Goal of the exercise. Copy out every line of text under each item below, word for word, for all the items. Leave the pictures out.

::::::::::

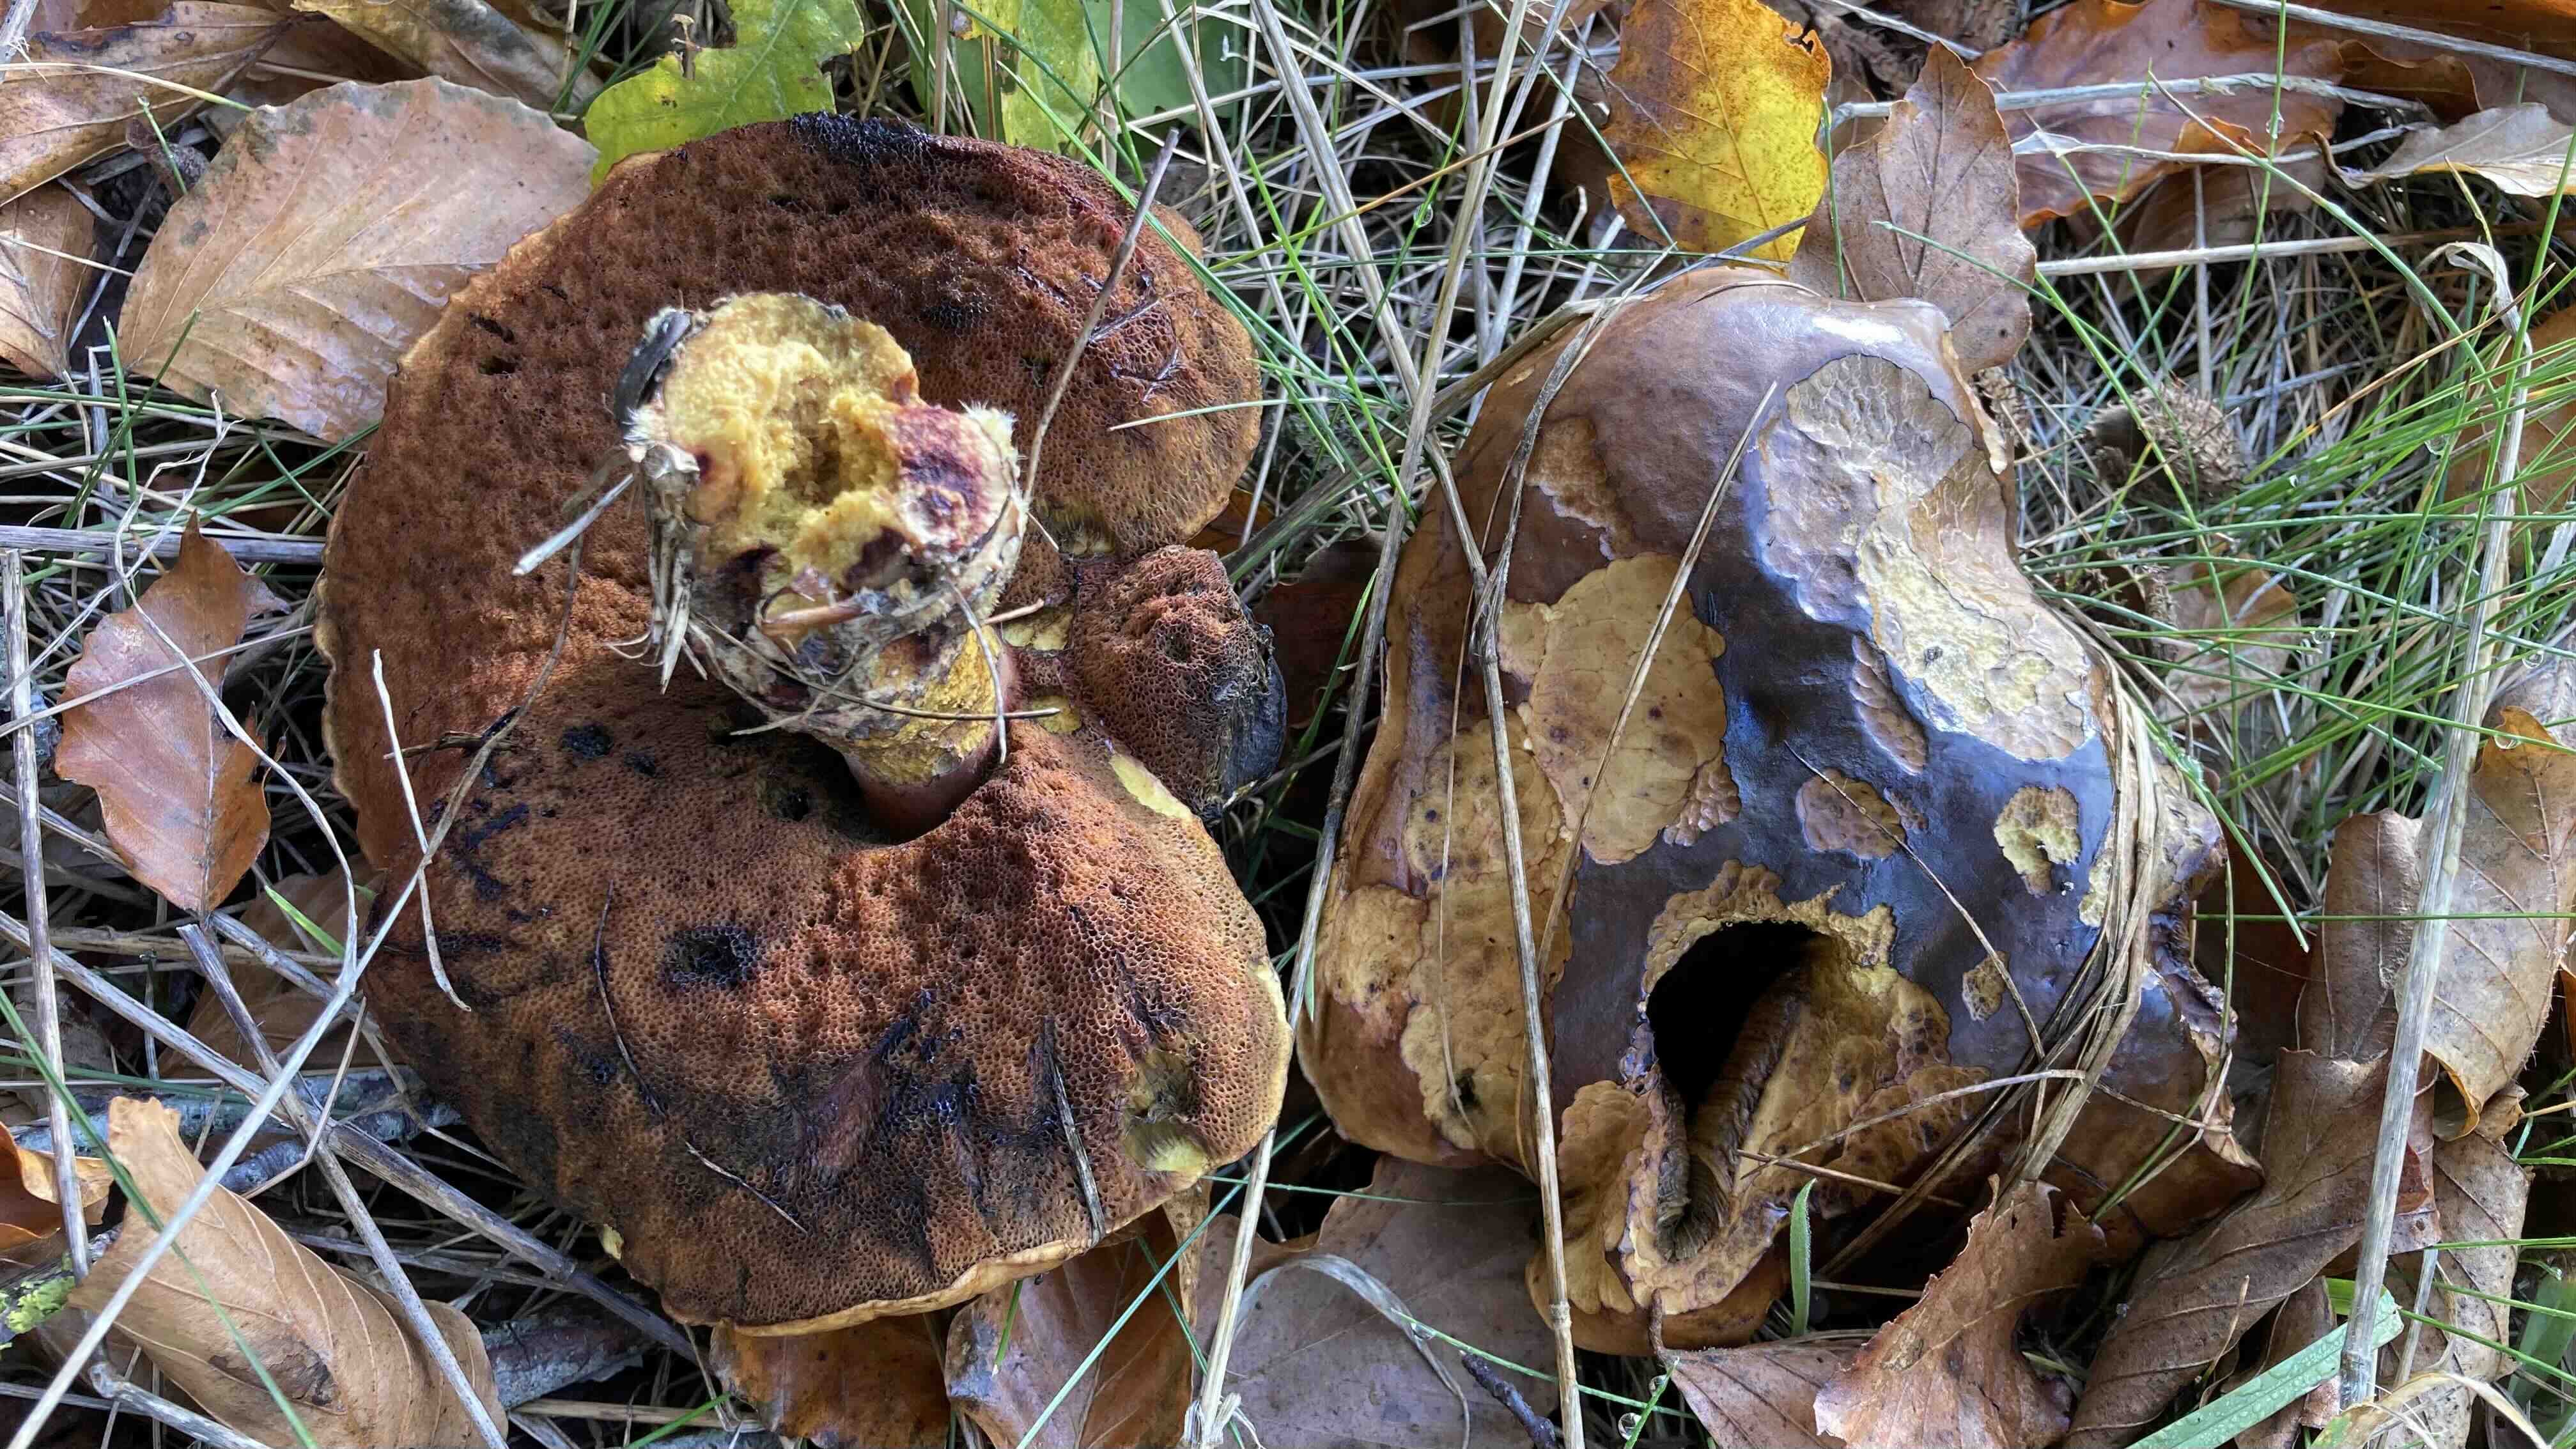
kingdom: Fungi
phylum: Basidiomycota
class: Agaricomycetes
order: Boletales
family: Boletaceae
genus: Neoboletus
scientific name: Neoboletus erythropus
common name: punktstokket indigorørhat
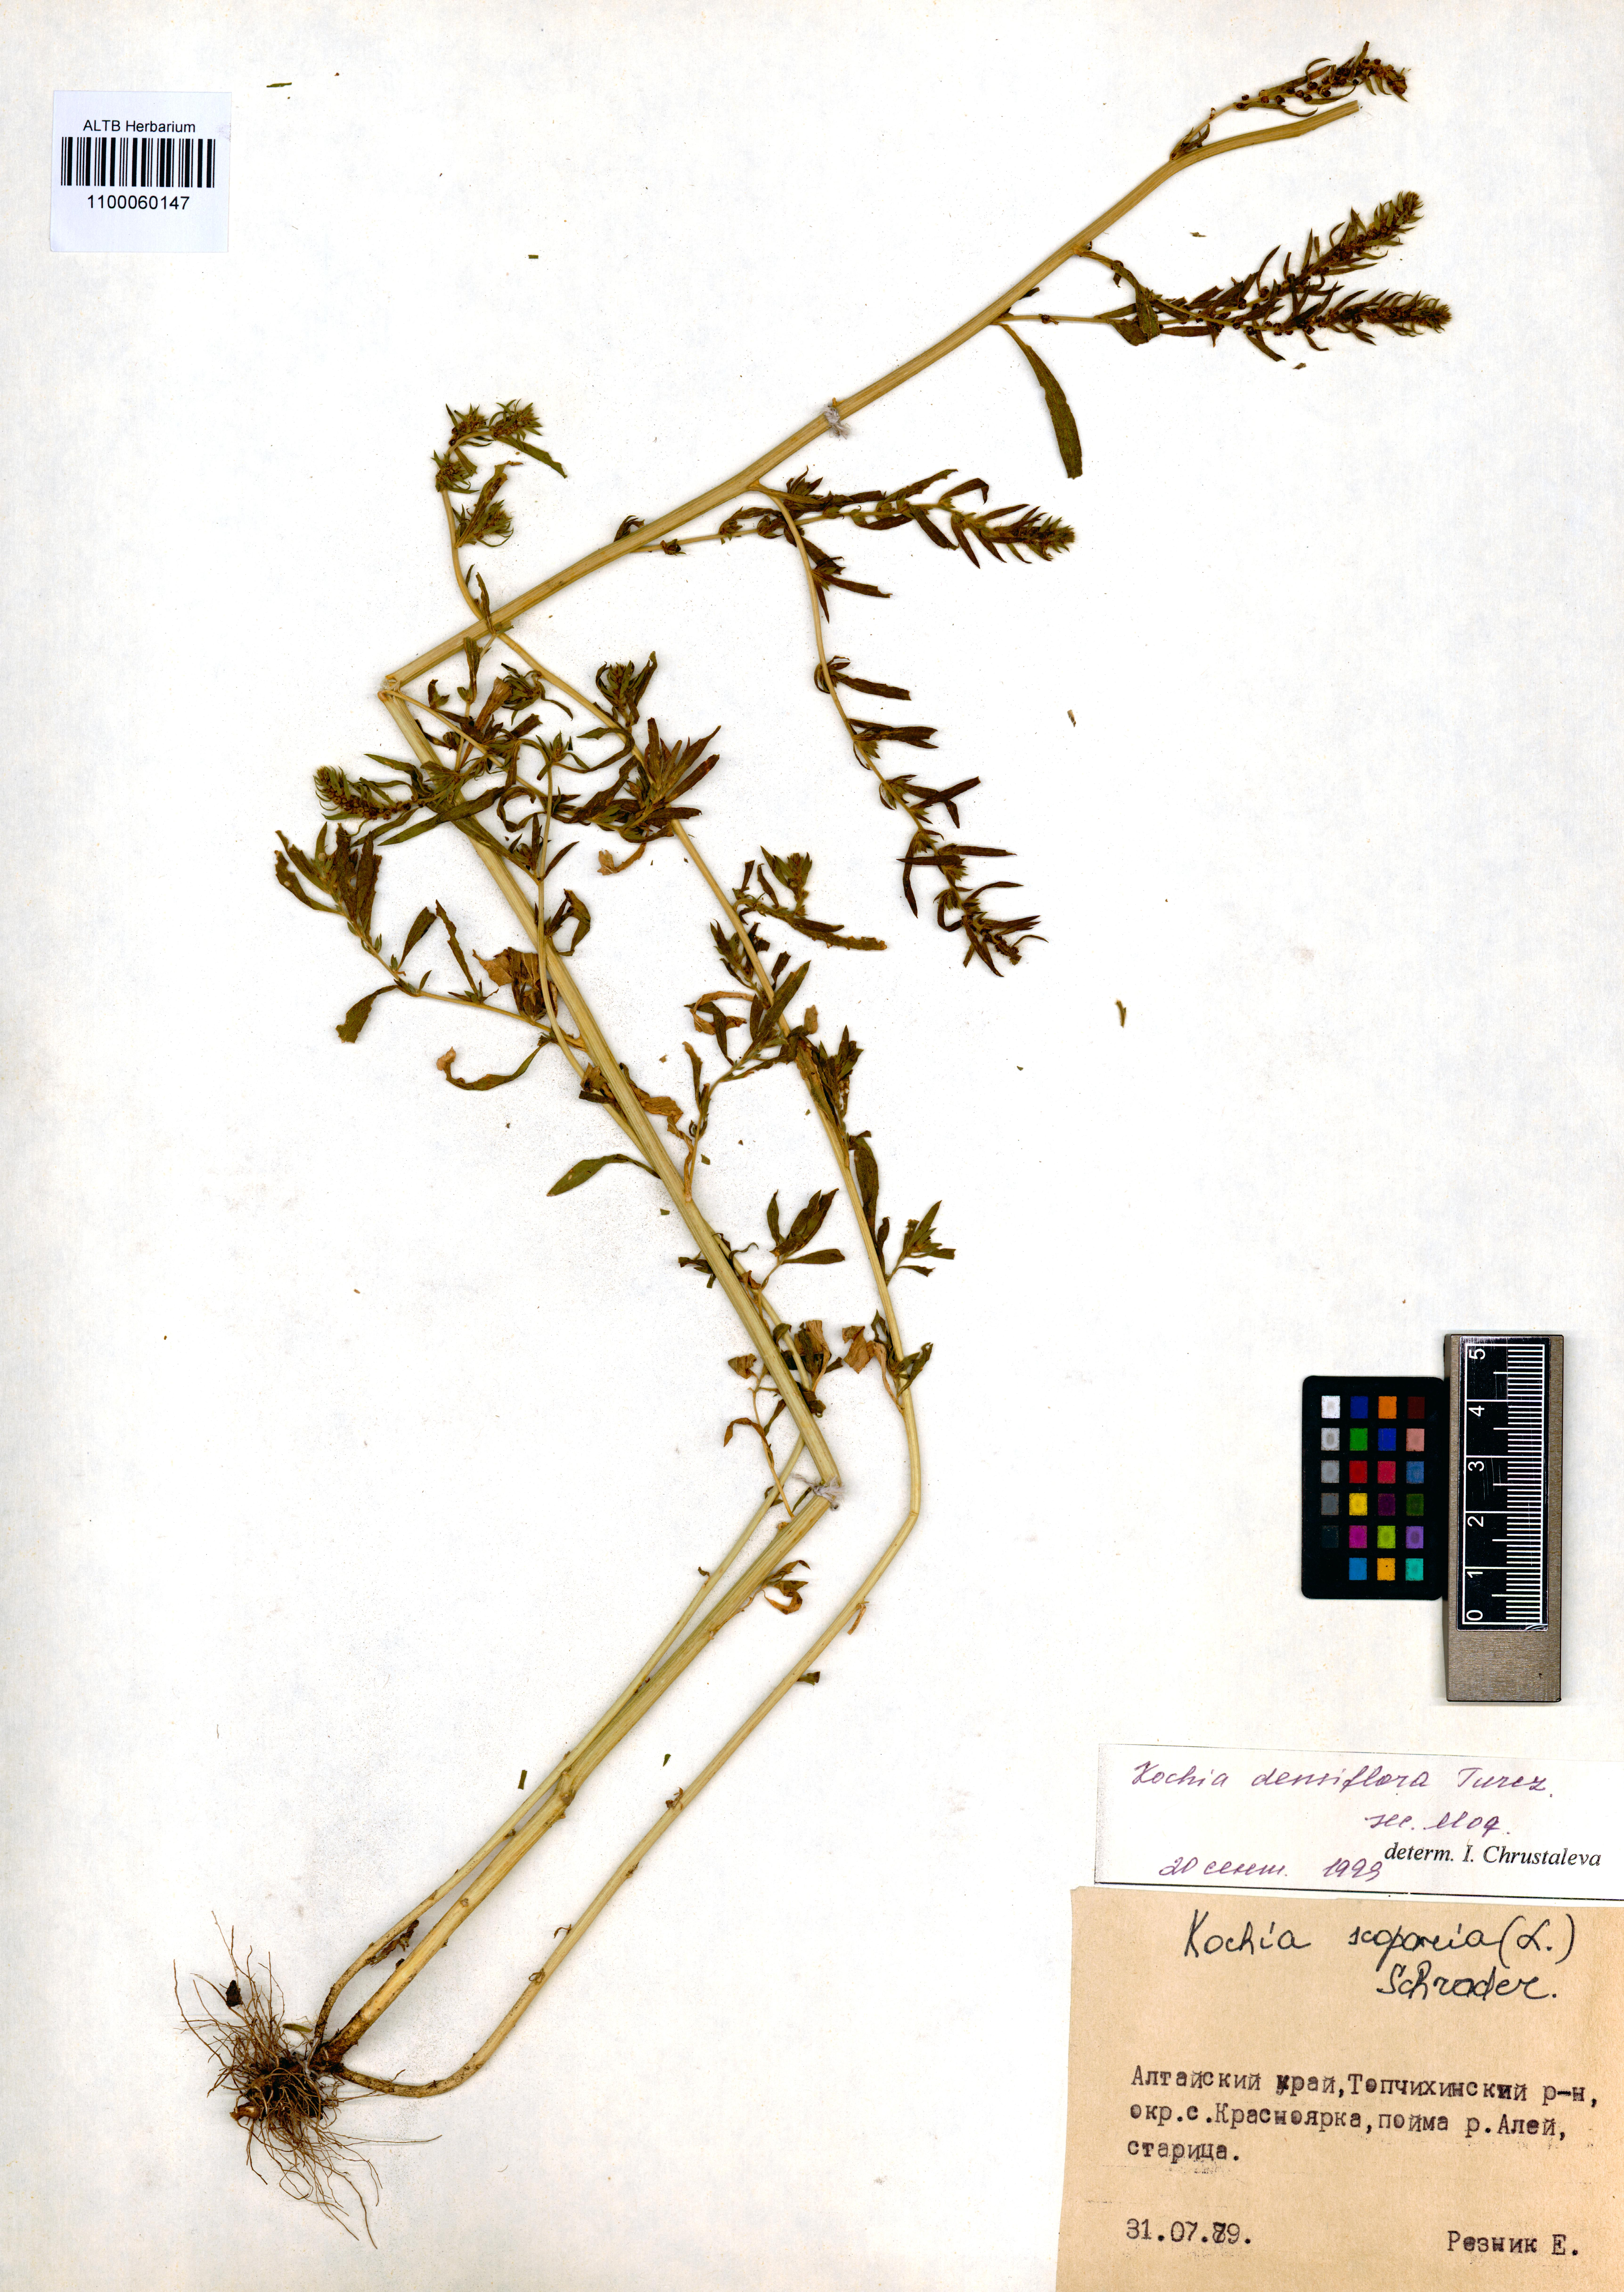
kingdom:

::::::::::

Answer to the exercise.
kingdom: Fungi
phylum: Basidiomycota
class: Agaricomycetes
order: Boletales
family: Boletaceae
genus: Neoboletus
scientific name: Neoboletus erythropus
common name: punktstokket indigorørhat
kingdom:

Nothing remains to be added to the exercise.